SQL Server's isNumeric() equivalent in amazon redshift

Question 1

It seems that redshift doesn't support any of the following:

where left(field1,4) like '[0-9][0-9][0-9][0-9]' 
where left(field1,4) ~ '^[0-9]{4}'
where left(field1,4) like '^[0-9]{4}'

what does seem to work is:

where left(field1,4) between 0 and 9999

this returns all rows that start with four numeric characters.

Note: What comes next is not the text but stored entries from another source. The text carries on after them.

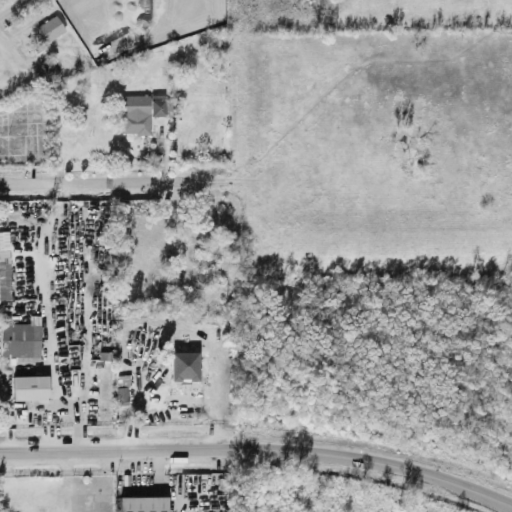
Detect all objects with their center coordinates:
road: (10, 7)
wastewater plant: (370, 15)
building: (50, 28)
building: (48, 68)
building: (160, 104)
building: (134, 113)
road: (110, 182)
building: (4, 274)
building: (4, 274)
road: (181, 317)
building: (20, 338)
building: (21, 338)
building: (183, 366)
building: (183, 367)
building: (29, 386)
building: (30, 387)
building: (120, 394)
building: (121, 395)
road: (259, 449)
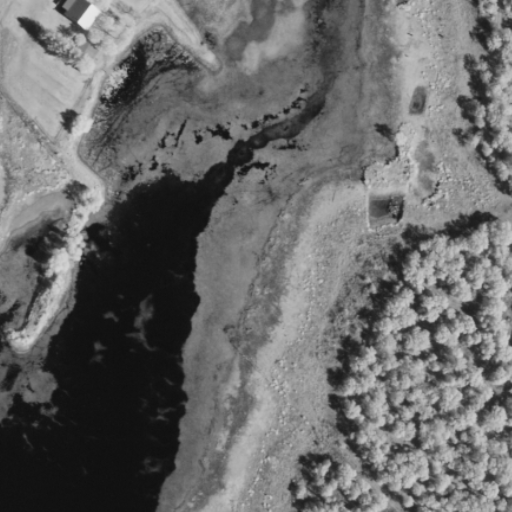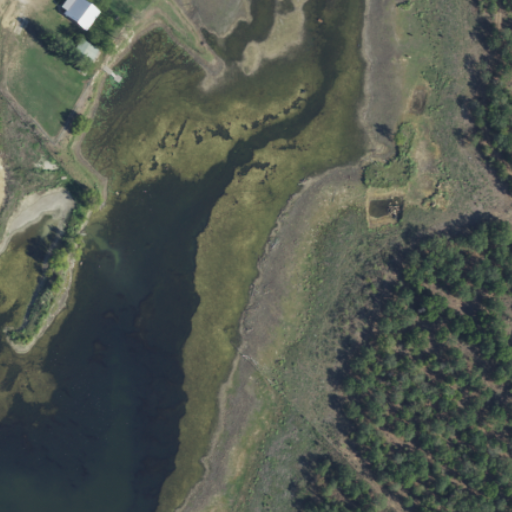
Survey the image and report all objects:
building: (79, 12)
building: (85, 49)
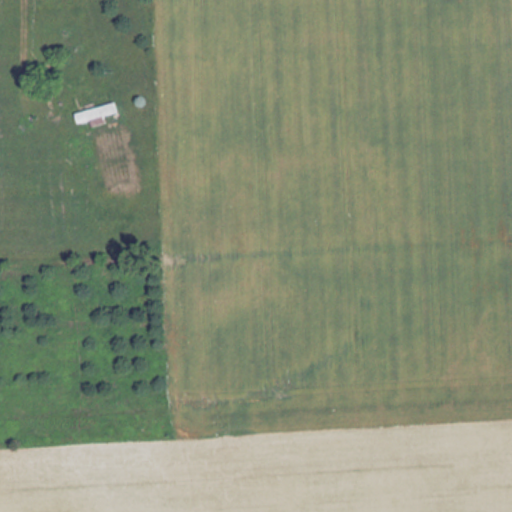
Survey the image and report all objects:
building: (98, 115)
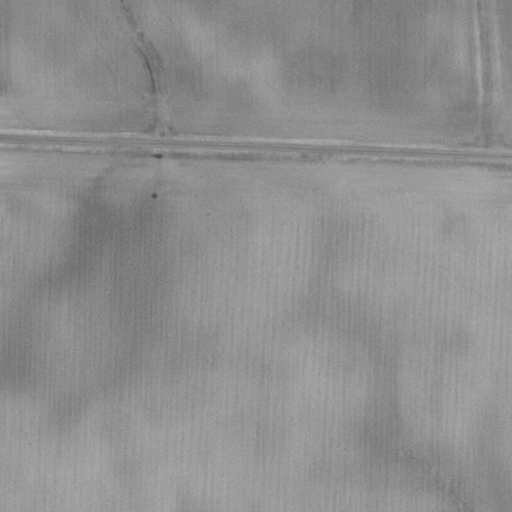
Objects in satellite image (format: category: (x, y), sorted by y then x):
road: (256, 141)
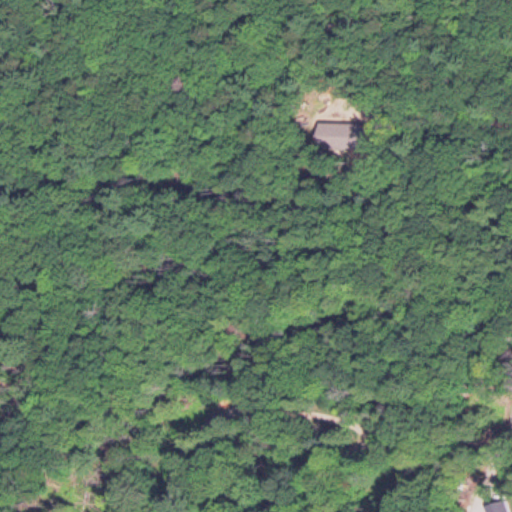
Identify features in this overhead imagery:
road: (378, 434)
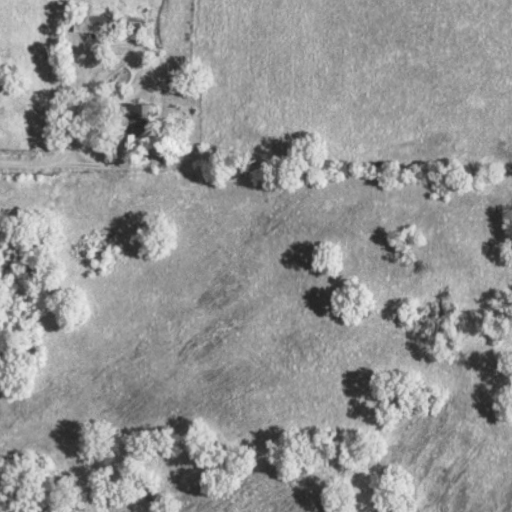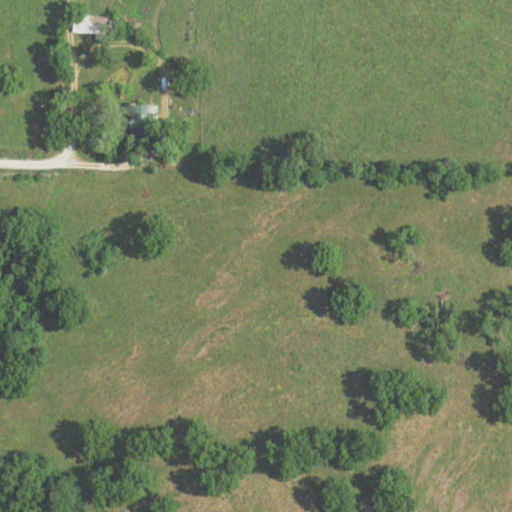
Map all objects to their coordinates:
road: (165, 99)
road: (68, 109)
building: (137, 119)
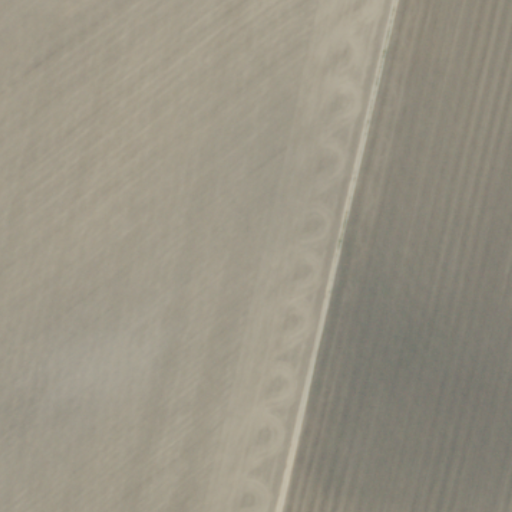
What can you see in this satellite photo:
road: (331, 256)
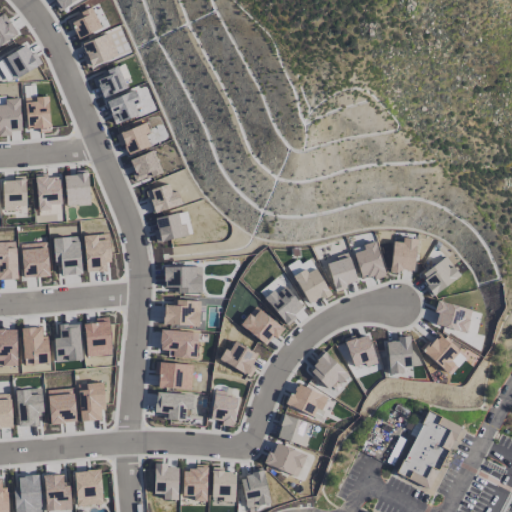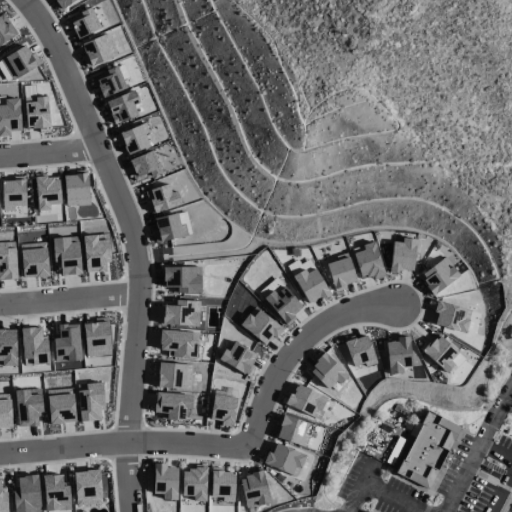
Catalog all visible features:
building: (138, 151)
road: (48, 152)
road: (121, 210)
building: (402, 255)
building: (367, 261)
building: (340, 271)
building: (437, 276)
building: (181, 279)
building: (310, 285)
road: (68, 298)
building: (282, 304)
building: (180, 312)
building: (450, 316)
building: (259, 325)
building: (177, 343)
building: (358, 350)
building: (439, 352)
building: (397, 354)
building: (237, 358)
building: (326, 370)
building: (172, 375)
building: (304, 400)
building: (89, 401)
building: (27, 406)
building: (60, 406)
building: (172, 406)
building: (221, 409)
building: (4, 420)
building: (292, 430)
road: (232, 446)
road: (476, 447)
road: (496, 451)
building: (429, 453)
building: (283, 460)
road: (369, 468)
road: (128, 477)
building: (164, 481)
building: (193, 483)
building: (221, 484)
building: (86, 487)
building: (252, 489)
road: (502, 492)
building: (55, 493)
building: (26, 494)
road: (391, 497)
building: (2, 500)
road: (502, 509)
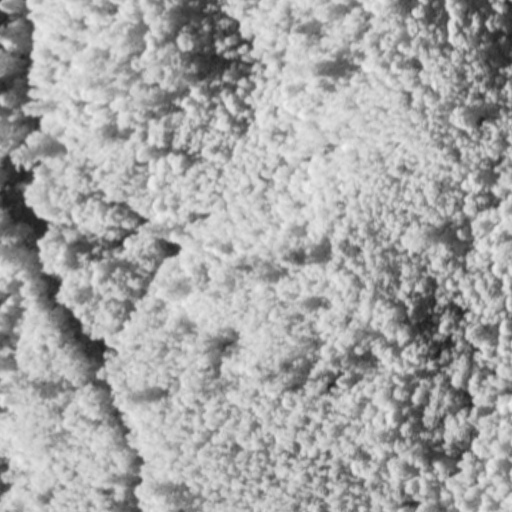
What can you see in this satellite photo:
road: (36, 109)
road: (86, 330)
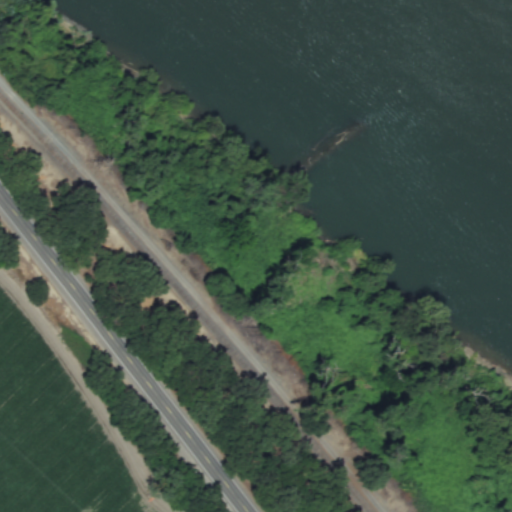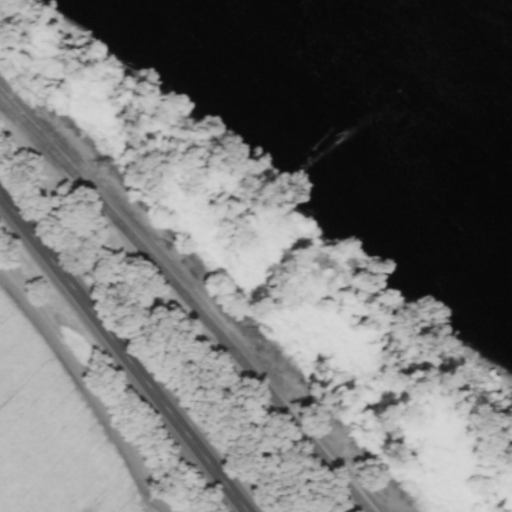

it seems that even though field1 is type string, the 'between' function interprets left(field1,4) as a single integer when the string characters are numeric (and does not give an error when they are not numeric). I'll follow up if I find a problem. For instance I don't deal with anything less than 1000, so I assume, but am not sure, that 0001 is interpreted as 1.

Question 2

Try something like:

where field1 ~ '^[0-9]{4}'

It will match any string, that starts with 4 digits.

Question 3

Although long time has passed since this question was asked I have not found an adequate response. So I feel obliged to share my solution which works fine on my Redshift cluster today (March 2016).

The UDF function is:

create or replace function isnumeric (aval VARCHAR(20000))
  returns bool
IMMUTABLE 
as $$
    try:
       x = int(aval);
    except:
       return (1==2);
    else:
       return (1==1);
$$ language plpythonu;

Usage would be:

select isnumeric(mycolumn), * from mytable
    where isnumeric(mycolumn)=false

Question 4

It looks like the code you are looking for the is the similar to function:

where left(field,4) similar to '[0-9]{4}'

Redshift doc

Question 5

Per Amazon, the posix style ~regex style expressions are slow... https://docs.aws.amazon.com/redshift/latest/dg/pattern-matching-conditions.html

Using their own REGEXP_* functions seems to be faster. https://docs.aws.amazon.com/redshift/latest/dg/String_functions_header.html

For checking just a true/false for integers I've been using the following with success. REGEXP_COUNT(my_field_to_check, '^[0-9]+$') > 0

this returns 1 if only numeric, 0 if anything else

Question 6

where regexp_instr(field1,'^[0-9]{4}') = 0

will remove rows starting with 4 digits (the above regexp_instr will return 1 for the rows with field1 starting with 4 digits)

Question 7

We have tried the following and worked for most of our scenarios:

columnn ~ '^[-]{0,1}[0-9]{1,}[.]{0,1}[0-9]{0,}$'

This will positive, negative, integer and float numbers.

Question 8

redshift should support similar to.

WHERE field1 SIMILAR TO '[0-9]{4}%'

This reads as where field1 starts with 4 characters in the range of 0-9, then anything else.